- [Set exercise] Return each line of the material below word for word, in its original order.

>> BEGIN

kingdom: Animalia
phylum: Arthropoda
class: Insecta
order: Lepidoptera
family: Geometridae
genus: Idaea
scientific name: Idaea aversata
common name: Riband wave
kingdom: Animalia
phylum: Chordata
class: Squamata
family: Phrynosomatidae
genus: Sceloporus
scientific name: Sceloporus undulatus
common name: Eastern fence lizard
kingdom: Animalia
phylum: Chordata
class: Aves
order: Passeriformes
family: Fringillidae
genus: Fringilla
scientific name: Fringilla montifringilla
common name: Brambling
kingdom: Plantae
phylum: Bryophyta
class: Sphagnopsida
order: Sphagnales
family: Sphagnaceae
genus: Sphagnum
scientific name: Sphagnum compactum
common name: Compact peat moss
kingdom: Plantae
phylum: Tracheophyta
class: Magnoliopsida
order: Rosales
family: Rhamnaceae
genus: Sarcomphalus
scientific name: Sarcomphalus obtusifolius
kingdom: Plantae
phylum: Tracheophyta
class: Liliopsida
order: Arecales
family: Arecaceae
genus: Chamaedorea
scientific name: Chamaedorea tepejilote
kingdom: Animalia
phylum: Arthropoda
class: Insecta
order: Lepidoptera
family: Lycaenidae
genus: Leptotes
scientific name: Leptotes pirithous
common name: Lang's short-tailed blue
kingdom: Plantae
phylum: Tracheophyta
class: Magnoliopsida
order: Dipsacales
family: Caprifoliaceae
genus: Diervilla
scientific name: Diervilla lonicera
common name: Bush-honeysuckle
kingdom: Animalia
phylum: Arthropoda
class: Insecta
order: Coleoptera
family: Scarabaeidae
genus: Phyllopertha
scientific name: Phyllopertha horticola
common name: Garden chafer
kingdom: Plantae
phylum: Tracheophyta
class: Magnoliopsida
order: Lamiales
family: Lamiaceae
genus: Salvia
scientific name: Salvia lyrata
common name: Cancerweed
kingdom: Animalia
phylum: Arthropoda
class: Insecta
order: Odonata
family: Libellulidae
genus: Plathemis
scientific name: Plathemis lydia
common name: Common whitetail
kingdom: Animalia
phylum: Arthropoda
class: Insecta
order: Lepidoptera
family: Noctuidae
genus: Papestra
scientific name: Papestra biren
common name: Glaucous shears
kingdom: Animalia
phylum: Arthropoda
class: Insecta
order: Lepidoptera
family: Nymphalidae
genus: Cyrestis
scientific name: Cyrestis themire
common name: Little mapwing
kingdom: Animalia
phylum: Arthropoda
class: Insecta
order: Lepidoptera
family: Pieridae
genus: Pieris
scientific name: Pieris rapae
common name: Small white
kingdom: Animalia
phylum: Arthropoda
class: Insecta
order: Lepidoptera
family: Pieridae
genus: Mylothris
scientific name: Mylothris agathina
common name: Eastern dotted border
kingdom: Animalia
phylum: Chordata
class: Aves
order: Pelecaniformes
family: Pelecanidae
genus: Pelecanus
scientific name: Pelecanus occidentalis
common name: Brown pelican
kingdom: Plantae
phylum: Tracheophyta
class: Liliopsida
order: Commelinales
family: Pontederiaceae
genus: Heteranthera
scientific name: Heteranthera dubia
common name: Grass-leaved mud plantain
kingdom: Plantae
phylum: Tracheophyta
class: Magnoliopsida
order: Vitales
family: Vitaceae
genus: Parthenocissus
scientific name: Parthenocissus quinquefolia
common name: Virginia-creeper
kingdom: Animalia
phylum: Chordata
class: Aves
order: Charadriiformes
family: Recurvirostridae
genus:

>> END

- [Task response]
kingdom: Animalia
phylum: Arthropoda
class: Insecta
order: Lepidoptera
family: Geometridae
genus: Idaea
scientific name: Idaea aversata
common name: Riband wave
kingdom: Animalia
phylum: Chordata
class: Squamata
family: Phrynosomatidae
genus: Sceloporus
scientific name: Sceloporus undulatus
common name: Eastern fence lizard
kingdom: Animalia
phylum: Chordata
class: Aves
order: Passeriformes
family: Fringillidae
genus: Fringilla
scientific name: Fringilla montifringilla
common name: Brambling
kingdom: Plantae
phylum: Bryophyta
class: Sphagnopsida
order: Sphagnales
family: Sphagnaceae
genus: Sphagnum
scientific name: Sphagnum compactum
common name: Compact peat moss
kingdom: Plantae
phylum: Tracheophyta
class: Magnoliopsida
order: Rosales
family: Rhamnaceae
genus: Sarcomphalus
scientific name: Sarcomphalus obtusifolius
kingdom: Plantae
phylum: Tracheophyta
class: Liliopsida
order: Arecales
family: Arecaceae
genus: Chamaedorea
scientific name: Chamaedorea tepejilote
kingdom: Animalia
phylum: Arthropoda
class: Insecta
order: Lepidoptera
family: Lycaenidae
genus: Leptotes
scientific name: Leptotes pirithous
common name: Lang's short-tailed blue
kingdom: Plantae
phylum: Tracheophyta
class: Magnoliopsida
order: Dipsacales
family: Caprifoliaceae
genus: Diervilla
scientific name: Diervilla lonicera
common name: Bush-honeysuckle
kingdom: Animalia
phylum: Arthropoda
class: Insecta
order: Coleoptera
family: Scarabaeidae
genus: Phyllopertha
scientific name: Phyllopertha horticola
common name: Garden chafer
kingdom: Plantae
phylum: Tracheophyta
class: Magnoliopsida
order: Lamiales
family: Lamiaceae
genus: Salvia
scientific name: Salvia lyrata
common name: Cancerweed
kingdom: Animalia
phylum: Arthropoda
class: Insecta
order: Odonata
family: Libellulidae
genus: Plathemis
scientific name: Plathemis lydia
common name: Common whitetail
kingdom: Animalia
phylum: Arthropoda
class: Insecta
order: Lepidoptera
family: Noctuidae
genus: Papestra
scientific name: Papestra biren
common name: Glaucous shears
kingdom: Animalia
phylum: Arthropoda
class: Insecta
order: Lepidoptera
family: Nymphalidae
genus: Cyrestis
scientific name: Cyrestis themire
common name: Little mapwing
kingdom: Animalia
phylum: Arthropoda
class: Insecta
order: Lepidoptera
family: Pieridae
genus: Pieris
scientific name: Pieris rapae
common name: Small white
kingdom: Animalia
phylum: Arthropoda
class: Insecta
order: Lepidoptera
family: Pieridae
genus: Mylothris
scientific name: Mylothris agathina
common name: Eastern dotted border
kingdom: Animalia
phylum: Chordata
class: Aves
order: Pelecaniformes
family: Pelecanidae
genus: Pelecanus
scientific name: Pelecanus occidentalis
common name: Brown pelican
kingdom: Plantae
phylum: Tracheophyta
class: Liliopsida
order: Commelinales
family: Pontederiaceae
genus: Heteranthera
scientific name: Heteranthera dubia
common name: Grass-leaved mud plantain
kingdom: Plantae
phylum: Tracheophyta
class: Magnoliopsida
order: Vitales
family: Vitaceae
genus: Parthenocissus
scientific name: Parthenocissus quinquefolia
common name: Virginia-creeper
kingdom: Animalia
phylum: Chordata
class: Aves
order: Charadriiformes
family: Recurvirostridae
genus:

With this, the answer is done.